WHAT YOU WILL DO:
The lines to extract run from the start of the records through the line with "proteger de las", both ends included; drop the pictures.

** EXERCISE DATA follows **

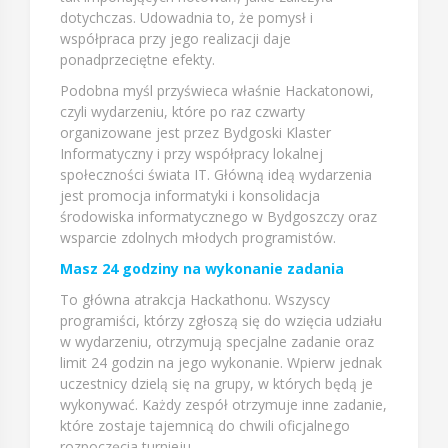
dotychczas. Udowadnia to, że pomysł i
współpraca przy jego realizacji daje
ponadprzeciętne efekty.
Podobna myśl przyświeca właśnie Hackatonowi,
czyli wydarzeniu, które po raz czwarty
organizowane jest przez Bydgoski Klaster
Informatyczny i przy współpracy lokalnej
społeczności świata IT. Główną ideą wydarzenia
jest promocja informatyki i konsolidacja
środowiska informatycznego w Bydgoszczy oraz
wsparcie zdolnych młodych programistów.
Masz 24 godziny na wykonanie zadania
To główna atrakcja Hackathonu. Wszyscy
programiści, którzy zgłoszą się do wzięcia udziału
w wydarzeniu, otrzymują specjalne zadanie oraz
limit 24 godzin na jego wykonanie. Wpierw jednak
uczestnicy dzielą się na grupy, w których będą je
wykonywać. Każdy zespół otrzymuje inne zadanie,
które zostaje tajemnicą do chwili oficjalnego
rozpoczęcia turnieju.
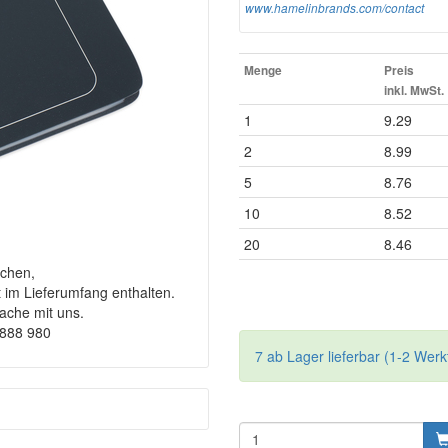
www.hamelinbrands.com/contact
Menge
Preis
inkl. MwSt.
1
9.29
2
8.99
5
8.76
10
8.52
20
8.46
chen,
t im Lieferumfang enthalten.
rache mit uns.
9888 980
7 ab Lager lieferbar (1-2 Werk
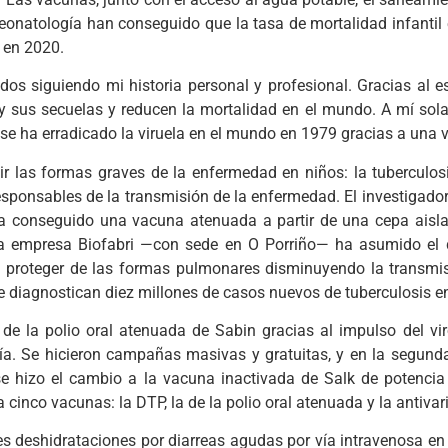
 Neonatología han conseguido que la tasa de mortalidad infan
 en 2020.
dos siguiendo mi historia personal y profesional. Gracias al 
sus secuelas y reducen la mortalidad en el mundo. A mí sola
se ha erradicado la viruela en el mundo en 1979 gracias a una 
 las formas graves de la enfermedad en niños: la tuberculosis
sponsables de la transmisión de la enfermedad. El investigador 
s ha conseguido una vacuna atenuada a partir de una cepa ais
la empresa Biofabri —con sede en O Porriño— ha asumido el des
 proteger de las formas pulmonares disminuyendo la transmi
e diagnostican diez millones de casos nuevos de tuberculosis en
e la polio oral atenuada de Sabin gracias al impulso del vir
a. Se hicieron campañas masivas y gratuitas, y en la segund
y se hizo el cambio a la vacuna inactivada de Salk de potenc
cinco vacunas: la DTP, la de la polio oral atenuada y la antivari
es deshidrataciones por diarreas agudas por vía intravenosa e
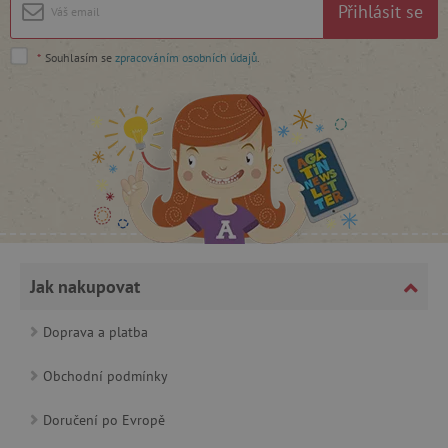
Přihlásit se
cjConsent
.agatinsvet.cz
*
Souhlasím se
zpracováním osobních údajů
.
CookieScriptConsent
CookieScript
www.agatinsvet.cz
Jak nakupovat
Doprava a platba
Obchodní podmínky
Doručení po Evropě
PHPSESSID
PHP.net
p
www.agatinsvet.cz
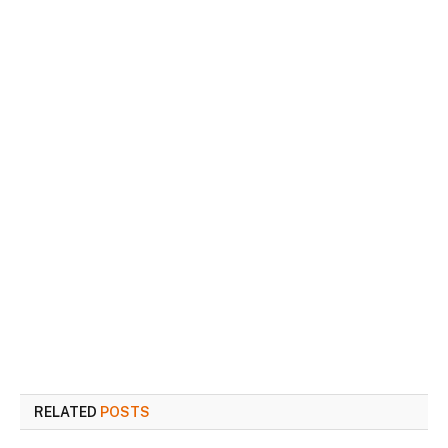
RELATED
POSTS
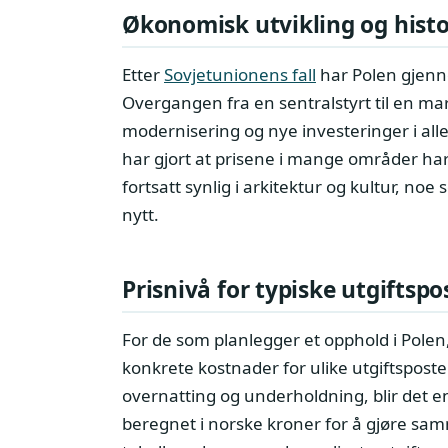
Økonomisk utvikling og hist
Etter
Sovjetunionens fall
har Polen gjenn
Overgangen fra en sentralstyrt til en mar
modernisering og nye investeringer i all
har gjort at prisene i mange områder har
fortsatt synlig i arkitektur og kultur, n
nytt.
Prisnivå for typiske utgiftspo
For de som planlegger et opphold i Polen,
konkrete kostnader for ulike utgiftsposte
overnatting og underholdning, blir det en
beregnet i norske kroner for å gjøre sam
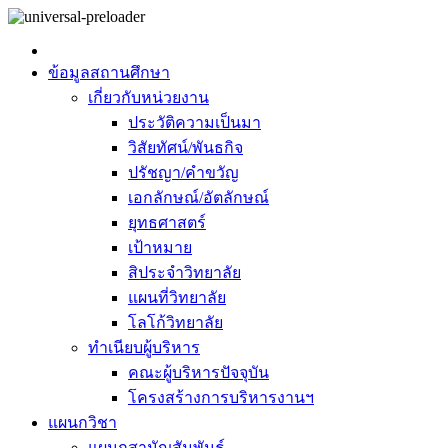
ข้อมูลสถานศึกษา
เกี่ยวกับหน่วยงาน
ประวัติความเป็นมา
วิสัยทัศน์/พันธกิจ
ปรัชญา/คำขวัญ
เอกลักษณ์/อัตลักษณ์
ยุทธศาสตร์
เป้าหมาย
สิประจำวิทยาลัย
แผนที่วิทยาลัย
โลโก้วิทยาลัย
ทำเนียบผู้บริหาร
คณะผู้บริหารปัจจุบัน
โครงสร้างการบริหารงานฯ
แผนกวิชา
แผนกสามัญสัมพันธ์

** End of EXERCISE DATA **

SOLUTION BELOW:
dotychczas. Udowadnia to, że pomysł i
współpraca przy jego realizacji daje
ponadprzeciętne efekty.
Podobna myśl przyświeca właśnie Hackatonowi,
czyli wydarzeniu, które po raz czwarty
organizowane jest przez Bydgoski Klaster
Informatyczny i przy współpracy lokalnej
społeczności świata IT. Główną ideą wydarzenia
jest promocja informatyki i konsolidacja
środowiska informatycznego w Bydgoszczy oraz
wsparcie zdolnych młodych programistów.
Masz 24 godziny na wykonanie zadania
To główna atrakcja Hackathonu. Wszyscy
programiści, którzy zgłoszą się do wzięcia udziału
w wydarzeniu, otrzymują specjalne zadanie oraz
limit 24 godzin na jego wykonanie. Wpierw jednak
uczestnicy dzielą się na grupy, w których będą je
wykonywać. Każdy zespół otrzymuje inne zadanie,
które zostaje tajemnicą do chwili oficjalnego
rozpoczęcia turnieju.
www.hamelinbrands.com/contact
Menge
Preis
inkl. MwSt.
1
9.29
2
8.99
5
8.76
10
8.52
20
8.46
chen,
t im Lieferumfang enthalten.
rache mit uns.
9888 980
7 ab Lager lieferbar (1-2 Werk
 Neonatología han conseguido que la tasa de mortalidad infan
 en 2020.
dos siguiendo mi historia personal y profesional. Gracias al 
sus secuelas y reducen la mortalidad en el mundo. A mí sola
se ha erradicado la viruela en el mundo en 1979 gracias a una 
 las formas graves de la enfermedad en niños: la tuberculosis
sponsables de la transmisión de la enfermedad. El investigador 
s ha conseguido una vacuna atenuada a partir de una cepa ais
la empresa Biofabri —con sede en O Porriño— ha asumido el des
 proteger de las formas pulmonares disminuyendo la transmi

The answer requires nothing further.